Open Data #
Given that we often produce large-scale empirical analyses, resting on particular data concerning the scientific literature, the lab has adopted a strict open data policy. What does this mean? As defined by the EU for Horizon 2020 actions, an open data policy entails that we will:
- deposit in a research data repository and take measures to make it possible
for third parties to access, mine, exploit, reproduce, and disseminate – free
of charge for any user – the following:
- the data, including associated metadata, needed to validate the results presented in scientific publications as soon as possible,
- other data, including associated metadata, as specified and within the deadlines laid down in the project’s data management plan,
- provide information – via the repository – about tools and instruments which we have that are necessary for validating the results, and, where possible, provide the tools and instruments themselves.
As it turns out, there are a number of tools already prepared to allow you to engage in open data sharing.

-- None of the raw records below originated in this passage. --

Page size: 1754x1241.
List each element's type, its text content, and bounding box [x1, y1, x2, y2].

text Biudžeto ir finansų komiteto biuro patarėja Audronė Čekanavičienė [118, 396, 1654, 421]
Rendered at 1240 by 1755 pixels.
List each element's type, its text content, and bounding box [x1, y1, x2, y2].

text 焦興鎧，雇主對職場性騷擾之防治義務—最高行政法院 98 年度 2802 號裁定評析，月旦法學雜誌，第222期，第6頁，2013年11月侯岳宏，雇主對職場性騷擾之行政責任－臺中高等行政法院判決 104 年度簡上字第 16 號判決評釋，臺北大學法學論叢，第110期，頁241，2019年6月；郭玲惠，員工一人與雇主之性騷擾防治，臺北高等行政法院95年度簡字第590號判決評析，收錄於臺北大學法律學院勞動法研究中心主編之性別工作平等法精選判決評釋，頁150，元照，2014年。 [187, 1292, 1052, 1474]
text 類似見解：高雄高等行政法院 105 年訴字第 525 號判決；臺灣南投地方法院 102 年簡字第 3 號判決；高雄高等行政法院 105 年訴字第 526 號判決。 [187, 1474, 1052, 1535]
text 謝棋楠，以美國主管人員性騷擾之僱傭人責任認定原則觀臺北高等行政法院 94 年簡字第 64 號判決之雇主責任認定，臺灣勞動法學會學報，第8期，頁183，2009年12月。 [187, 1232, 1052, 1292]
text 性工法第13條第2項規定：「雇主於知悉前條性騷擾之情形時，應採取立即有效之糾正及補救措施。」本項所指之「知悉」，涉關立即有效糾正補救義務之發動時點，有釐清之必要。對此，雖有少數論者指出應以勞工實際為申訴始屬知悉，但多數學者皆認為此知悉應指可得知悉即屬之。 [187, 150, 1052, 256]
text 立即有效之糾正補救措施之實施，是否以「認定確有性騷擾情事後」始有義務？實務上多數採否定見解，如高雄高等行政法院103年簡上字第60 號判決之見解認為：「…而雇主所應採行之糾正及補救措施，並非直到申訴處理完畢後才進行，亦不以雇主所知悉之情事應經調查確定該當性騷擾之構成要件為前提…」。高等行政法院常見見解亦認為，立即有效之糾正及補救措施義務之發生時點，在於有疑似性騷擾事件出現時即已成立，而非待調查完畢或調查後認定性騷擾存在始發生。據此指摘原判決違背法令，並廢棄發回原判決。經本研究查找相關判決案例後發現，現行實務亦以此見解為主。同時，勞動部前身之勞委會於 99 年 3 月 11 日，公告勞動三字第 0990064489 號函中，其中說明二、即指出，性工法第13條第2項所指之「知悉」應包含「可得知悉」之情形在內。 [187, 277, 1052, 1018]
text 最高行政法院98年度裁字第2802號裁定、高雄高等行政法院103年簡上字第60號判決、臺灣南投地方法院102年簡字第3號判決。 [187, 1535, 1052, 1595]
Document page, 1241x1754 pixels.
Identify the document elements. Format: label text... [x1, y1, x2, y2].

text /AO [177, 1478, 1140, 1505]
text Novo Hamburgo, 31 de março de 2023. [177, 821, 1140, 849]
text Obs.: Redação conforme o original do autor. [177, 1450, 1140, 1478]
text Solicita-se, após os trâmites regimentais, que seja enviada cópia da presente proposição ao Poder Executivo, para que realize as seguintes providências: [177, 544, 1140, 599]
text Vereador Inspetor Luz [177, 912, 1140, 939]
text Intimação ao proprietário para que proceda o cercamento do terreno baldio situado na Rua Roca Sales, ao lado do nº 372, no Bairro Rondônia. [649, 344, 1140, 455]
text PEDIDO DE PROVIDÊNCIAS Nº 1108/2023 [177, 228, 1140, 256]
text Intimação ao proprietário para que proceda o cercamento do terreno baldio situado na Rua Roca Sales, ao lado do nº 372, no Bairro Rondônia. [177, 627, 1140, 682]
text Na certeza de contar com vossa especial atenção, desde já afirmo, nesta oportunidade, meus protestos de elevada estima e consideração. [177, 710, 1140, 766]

You must upload all data – from the very first raw data including intermediate steps after as many processing phases as is practical – along with a lab notebook or “recipe” for how to reproduce any and all processing that you did to the data. In order of preference, you should choose to upload this data to:
- The journal where the paper is published. This is the best choice when suitable storage is available from the publisher, as it minimizes the “distance” for end users from the data package to the final, published product.
- On an open repository that provides DOIs. If you upload your data package to an open repository – I strongly recommend figshare – that will provide your data with a DOI (digital object identifier), then your data itself becomes formally citeable, which can cleanly connect your published article to your data package, as well as allowing for any future users of your data to cite it in turn.
If you have questions, ask! These norms are still rapidly evolving, and our group in particular can have weird problems with copyrighted source data coming from journal publishers.